╭─ Information

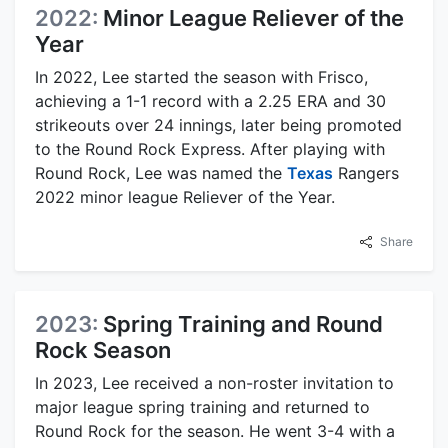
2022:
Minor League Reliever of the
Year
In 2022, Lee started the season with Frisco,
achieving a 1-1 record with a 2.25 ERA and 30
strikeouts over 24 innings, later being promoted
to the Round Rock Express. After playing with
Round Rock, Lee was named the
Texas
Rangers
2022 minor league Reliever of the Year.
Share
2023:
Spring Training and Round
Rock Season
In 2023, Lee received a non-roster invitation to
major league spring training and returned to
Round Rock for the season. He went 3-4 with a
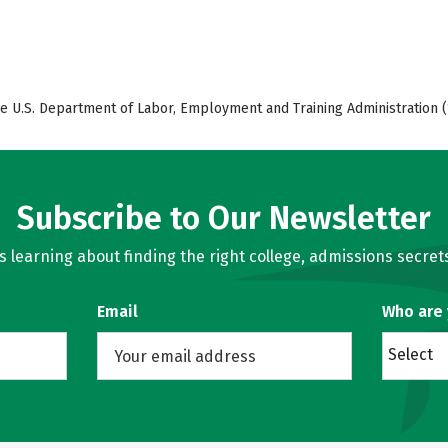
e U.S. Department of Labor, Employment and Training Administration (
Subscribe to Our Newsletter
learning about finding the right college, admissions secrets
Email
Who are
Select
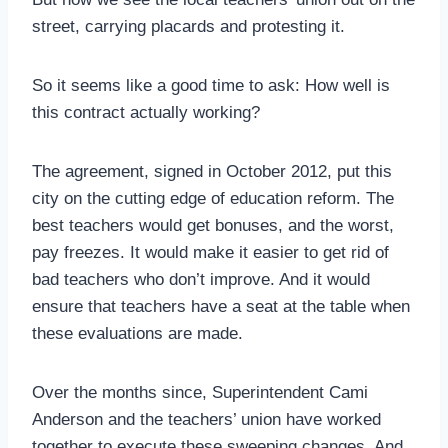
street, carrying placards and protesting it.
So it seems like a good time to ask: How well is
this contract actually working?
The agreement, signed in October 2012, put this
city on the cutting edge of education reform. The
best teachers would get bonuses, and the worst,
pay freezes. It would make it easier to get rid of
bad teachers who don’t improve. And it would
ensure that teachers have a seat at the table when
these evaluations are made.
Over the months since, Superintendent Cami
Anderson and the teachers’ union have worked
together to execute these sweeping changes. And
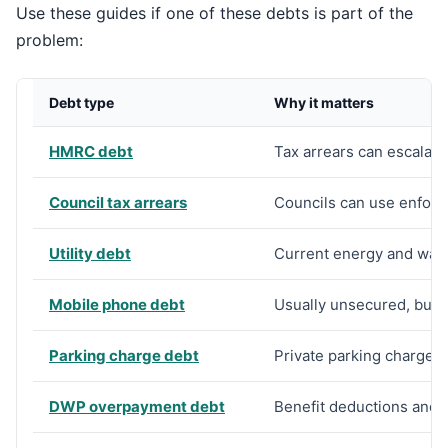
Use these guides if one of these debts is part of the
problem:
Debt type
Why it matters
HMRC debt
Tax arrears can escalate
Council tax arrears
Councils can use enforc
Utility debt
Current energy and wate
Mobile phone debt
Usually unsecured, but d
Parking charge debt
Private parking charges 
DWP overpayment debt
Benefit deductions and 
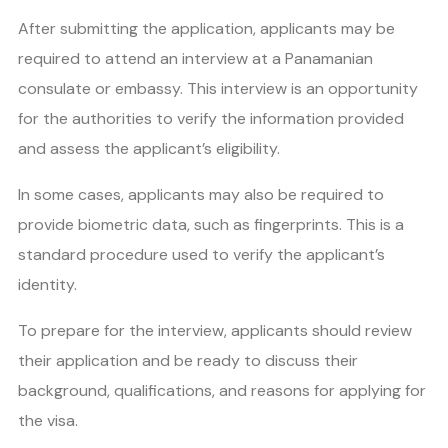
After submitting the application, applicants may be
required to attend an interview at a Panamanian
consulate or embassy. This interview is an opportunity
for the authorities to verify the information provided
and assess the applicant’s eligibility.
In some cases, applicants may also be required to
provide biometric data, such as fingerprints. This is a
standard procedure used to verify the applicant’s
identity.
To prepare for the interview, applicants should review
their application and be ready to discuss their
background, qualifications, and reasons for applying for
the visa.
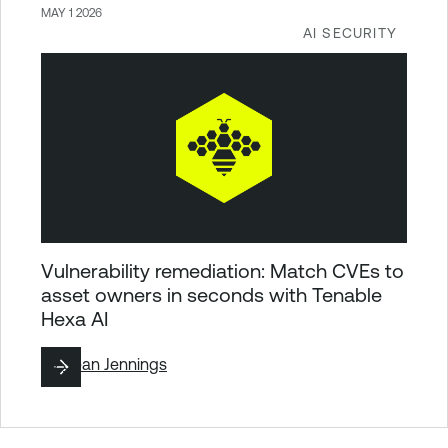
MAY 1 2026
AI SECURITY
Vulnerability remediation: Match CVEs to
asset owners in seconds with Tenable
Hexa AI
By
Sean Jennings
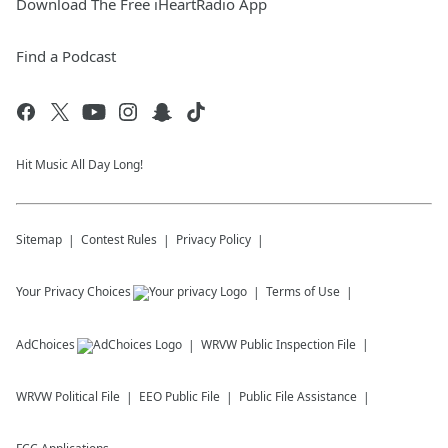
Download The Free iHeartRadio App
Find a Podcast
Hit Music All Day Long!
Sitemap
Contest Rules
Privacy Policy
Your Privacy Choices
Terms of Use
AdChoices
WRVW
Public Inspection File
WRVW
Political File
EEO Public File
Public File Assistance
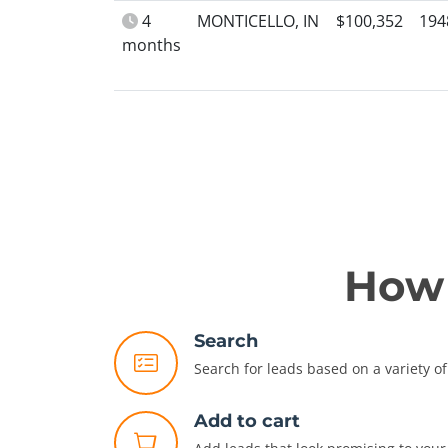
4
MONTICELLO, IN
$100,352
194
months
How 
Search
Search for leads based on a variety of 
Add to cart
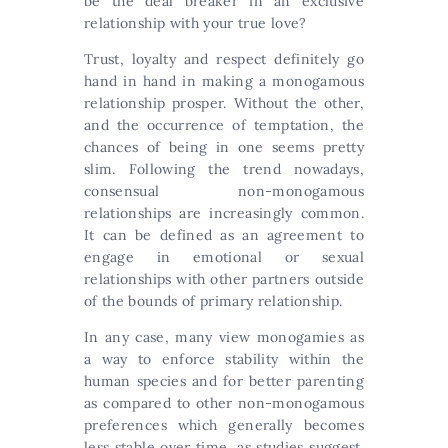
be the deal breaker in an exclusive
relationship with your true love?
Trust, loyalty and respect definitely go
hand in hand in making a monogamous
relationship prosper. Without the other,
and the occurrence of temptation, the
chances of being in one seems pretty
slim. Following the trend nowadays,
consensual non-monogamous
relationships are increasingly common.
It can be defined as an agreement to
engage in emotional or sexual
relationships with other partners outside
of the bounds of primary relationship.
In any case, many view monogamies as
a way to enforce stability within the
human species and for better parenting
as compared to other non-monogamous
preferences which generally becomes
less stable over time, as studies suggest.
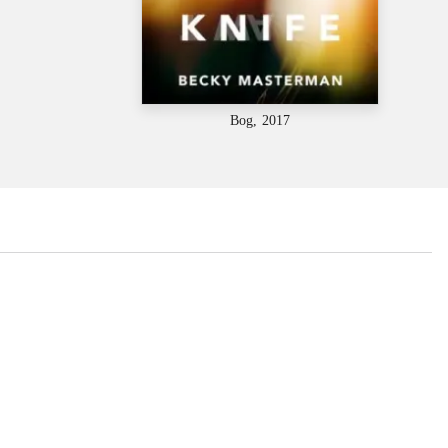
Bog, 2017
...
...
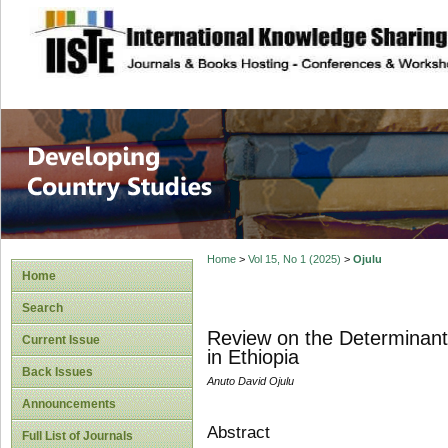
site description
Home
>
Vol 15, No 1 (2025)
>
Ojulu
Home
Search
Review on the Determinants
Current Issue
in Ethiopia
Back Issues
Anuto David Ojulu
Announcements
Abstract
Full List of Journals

╰─
╭─ Information

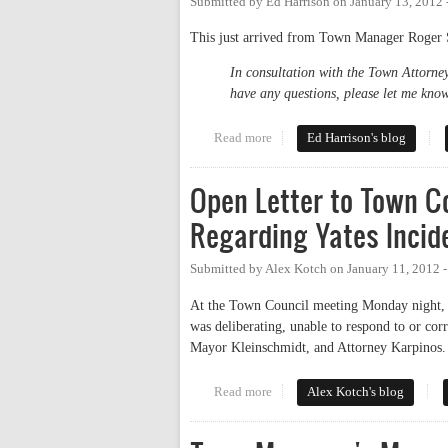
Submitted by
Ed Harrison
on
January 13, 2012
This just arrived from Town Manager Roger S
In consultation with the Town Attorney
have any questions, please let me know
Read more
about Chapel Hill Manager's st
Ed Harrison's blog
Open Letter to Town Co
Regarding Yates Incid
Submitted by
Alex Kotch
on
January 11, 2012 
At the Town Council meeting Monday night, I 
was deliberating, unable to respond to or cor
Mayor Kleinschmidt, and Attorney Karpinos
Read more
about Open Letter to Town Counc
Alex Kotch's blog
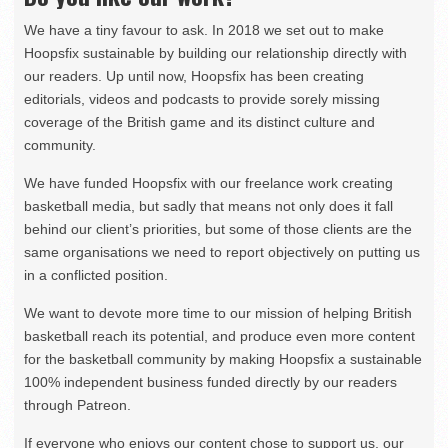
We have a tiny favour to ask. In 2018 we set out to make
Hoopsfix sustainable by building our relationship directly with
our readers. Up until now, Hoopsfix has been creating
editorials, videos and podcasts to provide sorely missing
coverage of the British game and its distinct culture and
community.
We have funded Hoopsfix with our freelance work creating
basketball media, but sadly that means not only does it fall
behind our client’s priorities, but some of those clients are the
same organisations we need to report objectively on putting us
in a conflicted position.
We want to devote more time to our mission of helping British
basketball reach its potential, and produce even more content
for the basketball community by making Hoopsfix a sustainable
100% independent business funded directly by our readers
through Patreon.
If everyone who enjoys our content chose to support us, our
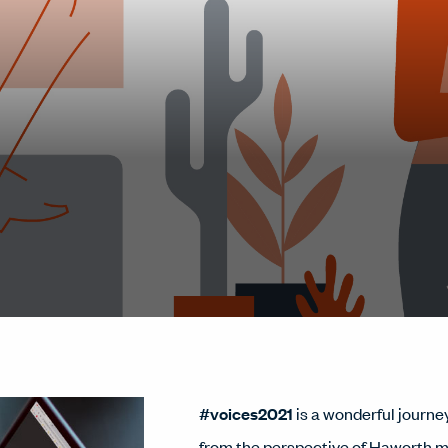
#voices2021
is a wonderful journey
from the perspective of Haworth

╰─
╭─ Information

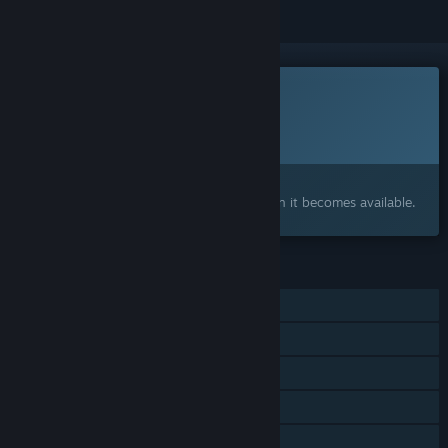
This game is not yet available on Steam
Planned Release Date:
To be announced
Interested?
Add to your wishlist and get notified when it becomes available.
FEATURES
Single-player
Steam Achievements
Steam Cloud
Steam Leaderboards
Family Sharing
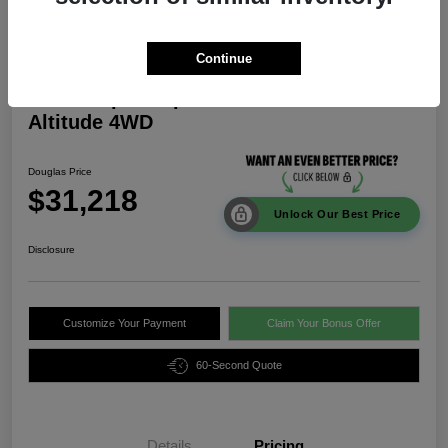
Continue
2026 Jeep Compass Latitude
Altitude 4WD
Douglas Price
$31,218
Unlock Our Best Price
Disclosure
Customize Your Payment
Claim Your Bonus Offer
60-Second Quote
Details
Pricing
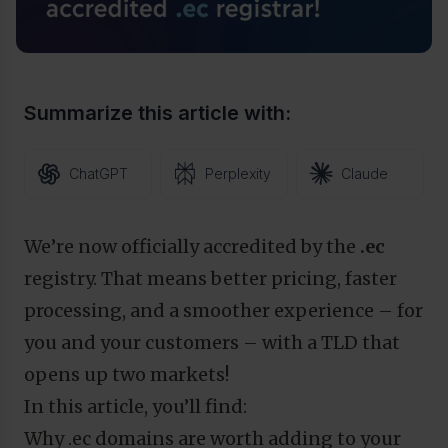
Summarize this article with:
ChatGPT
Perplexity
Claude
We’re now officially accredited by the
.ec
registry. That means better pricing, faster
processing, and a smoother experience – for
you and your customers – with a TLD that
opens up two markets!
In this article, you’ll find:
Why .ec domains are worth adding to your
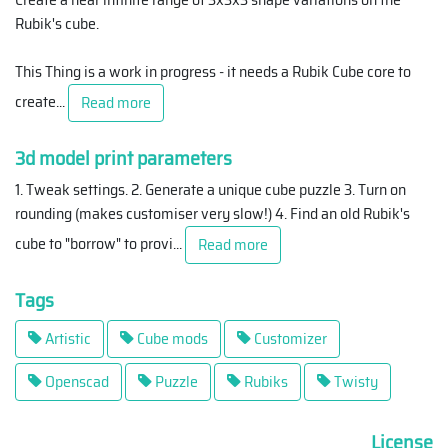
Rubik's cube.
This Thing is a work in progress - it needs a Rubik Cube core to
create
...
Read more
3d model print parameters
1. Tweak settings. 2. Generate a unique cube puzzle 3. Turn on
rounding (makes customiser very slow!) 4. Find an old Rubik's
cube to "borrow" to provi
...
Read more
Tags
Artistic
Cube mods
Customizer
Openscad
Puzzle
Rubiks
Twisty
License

╰─

_Task description:_
Retype the material's lines word for word, from the line containing "#voices2021" through the line containing "from the perspective of Haworth", including both of those lines and nothing else.

_Completed exercise:_
#voices2021
is a wonderful journey
from the perspective of Haworth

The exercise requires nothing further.